В Наггаре есть два-три Интернет-салона, цены вполне божеские для горного, удаленного от цивилизации селения – полтора доллара в час, так что можно посидеть, посмотреть – что творится в мире и в почтовом ящике. С Наташкой я познакомилась в автобусе. Она поехала с приятелями дальше – в Манали. А приметила я ее, еще когда пролезала к своему месту – такая пупса, симпатичная, с живыми глазками. Я думала, что она израильтянка, и вдруг услышала русскую речь. Она сидела в ряду прямо передо мной наискосок через проход, и я частенько ловила на себе ее взгляды. Попутчицы ее были совершенно тошнотворными девицами – одна пафосная, другая стерва, и я заметила, что лицо Наташки становится глупее, когда она с ними заговаривала. Плюнув на приличия, я довольно холодно отшила стервозную девушку, обратившуюся ко мне с каким-то вопросом, и заарканила к себе свою пупсу, после чего и узнала, что ее зовут Наташка, что я ей сразу очень понравилась, что ее попутчицы – это случайные знакомые, с которыми она летела в Индию в самолете и приклеилась к ним, поскольку сама не знала – что тут к чему. Мы сразу нашли общий язык, мне было с ней хорошо, приятно было прикасаться к ее рукам, плечам, обнимать ее, смотреть в глазки, и ей это тоже нравилось. Проболтали несколько часов. Как и я, она искала «то, не знаю чего» – то, что наполнило бы жизнь смыслом, содержанием, радостью, поиском, предвкушением. Как и я, она не захотела плесневеть дома и на работе, все бросила и понеслась в Индию в надежде хоть тут что-то или кого-то найти, или по меньшей мере просто попробовать разобраться в себе самой в стороне от обыденной суеты. Мы обменялись мэйлами и договорились, что обязательно встретимся в Москве. Наверняка она мне что-нибудь уже написала из Манали!... Точно! Письмо от Наташки...

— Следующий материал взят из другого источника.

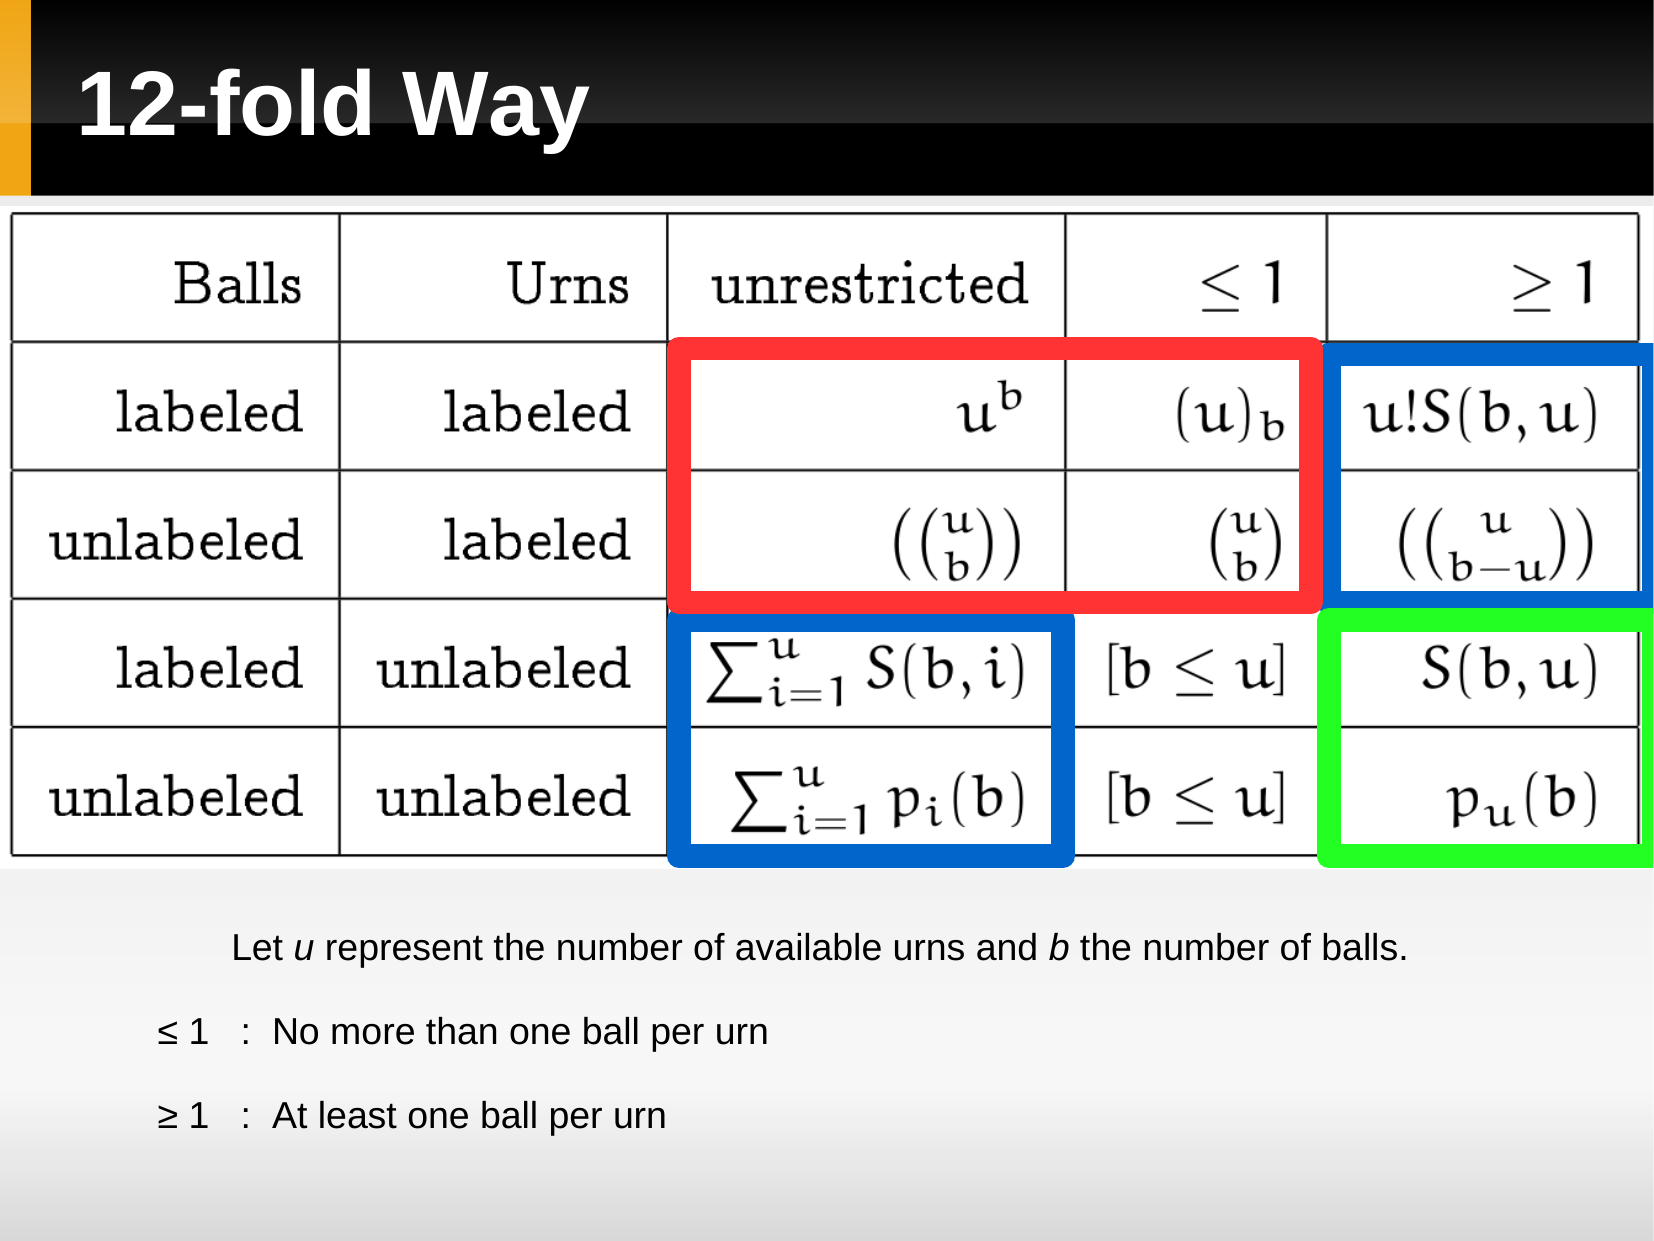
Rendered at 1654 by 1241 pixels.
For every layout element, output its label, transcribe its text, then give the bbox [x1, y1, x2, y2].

text_box Let u represent the number of available urns and b the number of balls. ≤ 1 : No more than one ball per urn ≥ 1 : At least one ball per urn [142, 918, 1502, 1186]
picture [0, 0, 1654, 1241]
picture [691, 360, 1299, 591]
title 12-fold Way [76, 7, 1565, 200]
picture [1341, 632, 1642, 844]
picture [691, 632, 1051, 844]
picture [1341, 366, 1642, 591]
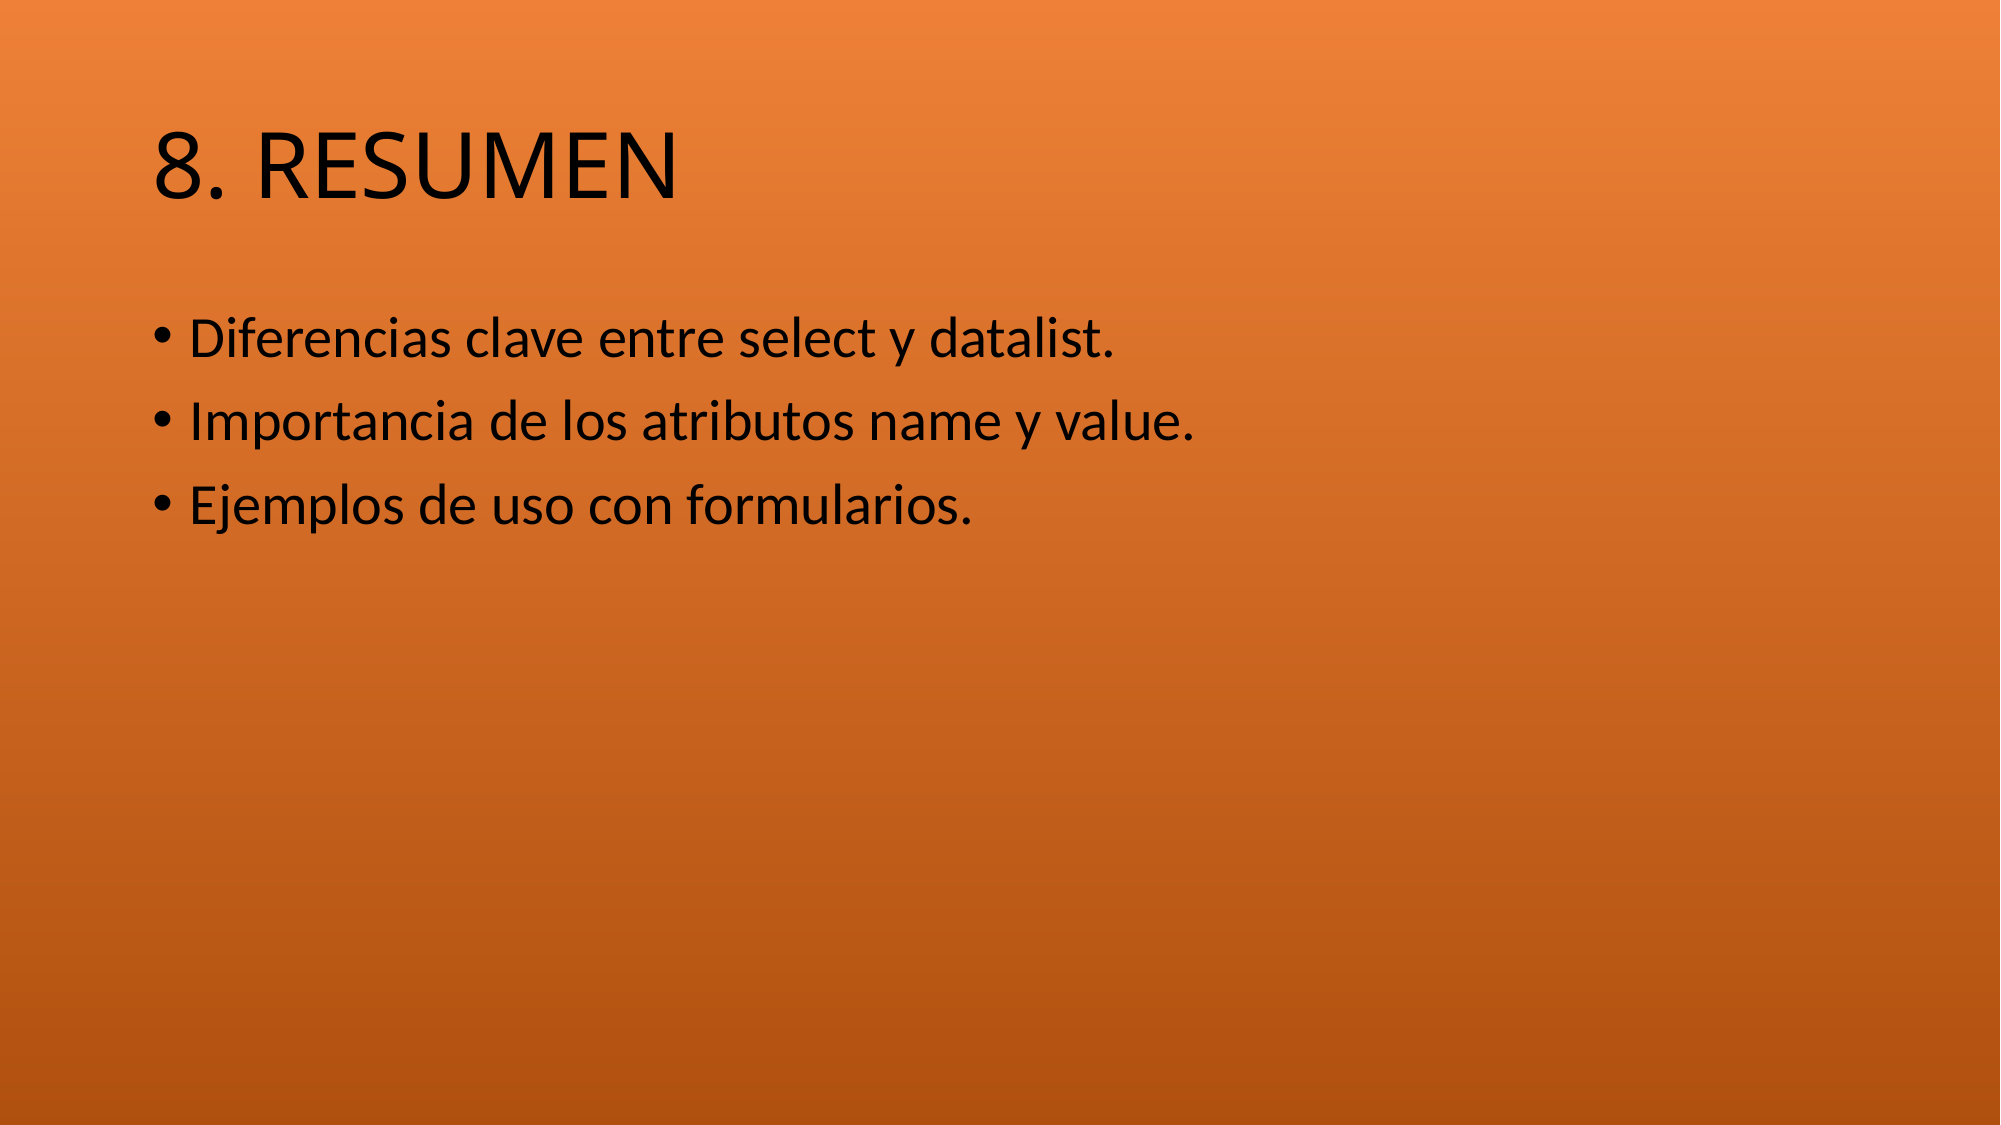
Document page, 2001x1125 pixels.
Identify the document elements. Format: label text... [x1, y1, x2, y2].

"Привет, Майя! Это настоящее чудо, что мы с тобой встретились! Я не стала оставаться в Манали – тут совершенно нечего делать, и прямо сейчас одна уезжаю в Дарамсалу, говорят, там совершенно замечательные места – много тибетских монахов, красивые горы... помнишь, ты рассказывала мне про Лобсанга – может я его там встречу?:) Я тебе оттуда напишу, расскажу, как там. Я в тебя влюбилась с первого взгляда...

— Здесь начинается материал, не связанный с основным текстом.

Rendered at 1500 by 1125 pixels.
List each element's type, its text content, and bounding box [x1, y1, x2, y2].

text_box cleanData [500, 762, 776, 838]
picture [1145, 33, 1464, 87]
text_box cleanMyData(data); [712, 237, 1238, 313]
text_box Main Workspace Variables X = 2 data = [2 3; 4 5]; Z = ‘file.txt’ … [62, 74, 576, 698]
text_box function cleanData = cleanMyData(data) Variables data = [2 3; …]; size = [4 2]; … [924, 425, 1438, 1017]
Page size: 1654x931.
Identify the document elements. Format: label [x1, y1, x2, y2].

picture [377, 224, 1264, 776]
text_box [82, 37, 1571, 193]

Майка, успехов тебе в твоих поисках, напиши – что у тебя получается с негативными эмоциями, а я напишу тебе из Дарамсалы. Обнимаю, тискаю, целую:) Твоя Наташка"
М-да, тут еще несколько писем, в том числе от родителей... Могу себе представить, что они мне пишут. Грузится... Ну точно!
"Майя, мы не ожидали, что ты вот так с нами поступишь. Наверное, ты считаешь себя достаточно взрослой для того, чтобы самой принимать такие важные решения, но то, что ты делаешь, ясно показывает, что ты еще ребенок, жестокий ребенок, который вопреки всем нашим мольбам и заботам бросил все и очертя голову бросился в это ужасное болото – Индию. Что тебя туда влечет? Майя, мы убеждены, что ты попала в секту. Почему ты не хочешь сказать об этом открыто? Ведь все к этому шло. Тебя всегда влекло куда-то не туда, – то к рокерам, то к йогам, то к этим ужасным тантристам... И каждый раз ты так вдохновлялась своими новыми знакомыми, что каждый раз становилось просто жутко – что на сей раз? Только благодаря нам ты смогла получить хорошее образование и найти такую престижную работу. И что? Ты вытерла о нас ноги и сбежала в Индию. Да знаешь ли ты, что было с матерью, когда она позвонила тебе, а ей ответила эта шлюха Яна? Как ты смела сдать бабушкину квартиру? И кому! Может ты и продать ее хочешь? Не удивительно... Твои дружки-сектанты еще и не того от тебя потребуют!
Ты говоришь, что мы не хотим тебя понимать, ты всегда так говорила... И никогда не хотела слушать, не хотела понимать. Где бы ты сейчас была, если бы не мы? В подворотне? В подвале? В тюрьме? Кто знает... До сих пор тебе удавалось пройти по краешку пропасти и не сгинуть в очередной яме, но сейчас ты похоже попала в настоящую беду и не оставляешь нам никакой возможности помочь тебе. Если бы ты хотя бы рассказала правду! Это уже было бы шагом навстречу взаимопониманию.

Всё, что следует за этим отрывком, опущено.